═══ TEXT PROVIDED

U.S. Pat. No. 4,149,687 issued to Nunemacher sets forth a BABY POUCH in which a fabric configured to receive an upright infant includes a plurality of support straps for use by a person carrying an infant in securing the baby pouch to the front torso of the wearer.
While the foregoing described devices have provided some increase in the realism of heartbeat related activities for dolls and the like, there remains a continuing need in the art for evermore improved and more interesting and amusing types of dolls and doll playsets.
Accordingly, it is a general object of the present invention to provide an improved doll playset. It is a more particular object of the present invention to provide an improved doll 10 playset which produces simulated heartbeat and kicking actions of the type generally related to fetal humans.
In accordance with the present invention, there is provided a doll playset comprising: a pouch having a front surface, a rear surface and an interior pocket; a kick and heartbeat simulator supported within the interior pocket having a plurality of undulating members and means for producing a heartbeat-like sound; and a doll removably supported within the interior pocket.

══════

> **WHAT THE TASK ASKS**
Reproduce word for word the part of the patent excerpt that begins with "While the foregoing" and ends with "and doll playsets.". The data that comes next is separate material and has no connection to the patent excerpt.

═══ SUPPLIED DATA

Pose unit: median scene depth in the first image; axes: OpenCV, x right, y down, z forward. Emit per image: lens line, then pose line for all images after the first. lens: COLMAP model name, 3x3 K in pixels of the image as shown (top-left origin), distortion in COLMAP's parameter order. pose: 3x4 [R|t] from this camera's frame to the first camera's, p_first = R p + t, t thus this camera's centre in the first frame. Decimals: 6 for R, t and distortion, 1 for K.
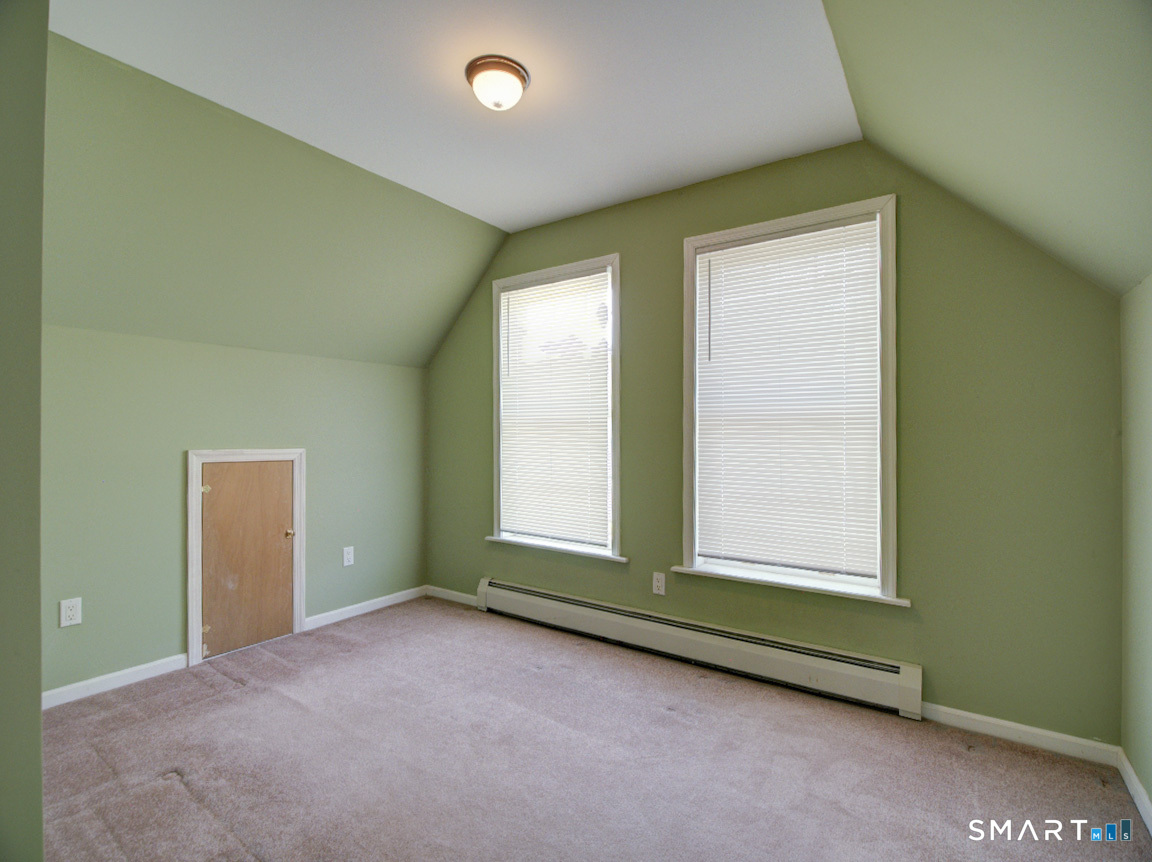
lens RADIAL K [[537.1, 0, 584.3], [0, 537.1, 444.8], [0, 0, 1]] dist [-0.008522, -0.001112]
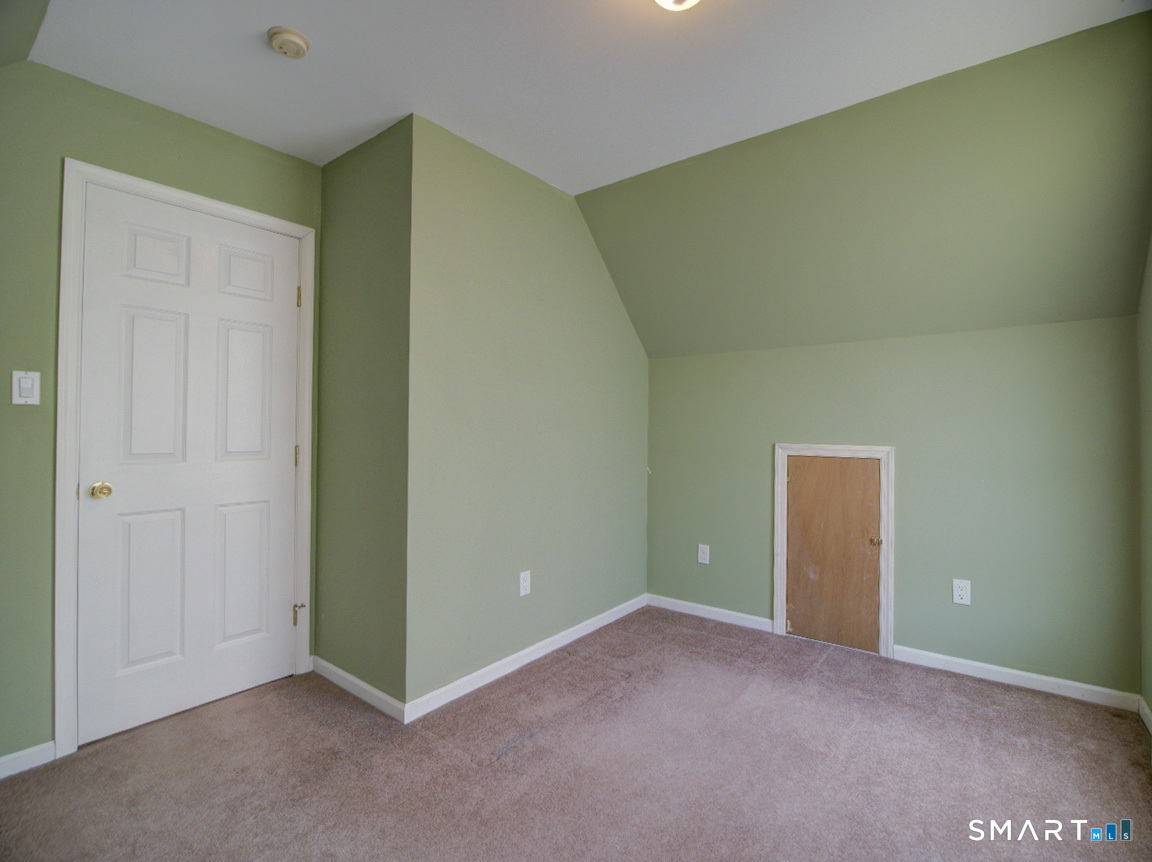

══════

> **OUTPUT OF THE TASK**
While the foregoing described devices have provided some increase in the realism of heartbeat related activities for dolls and the like, there remains a continuing need in the art for evermore improved and more interesting and amusing types of dolls and doll playsets.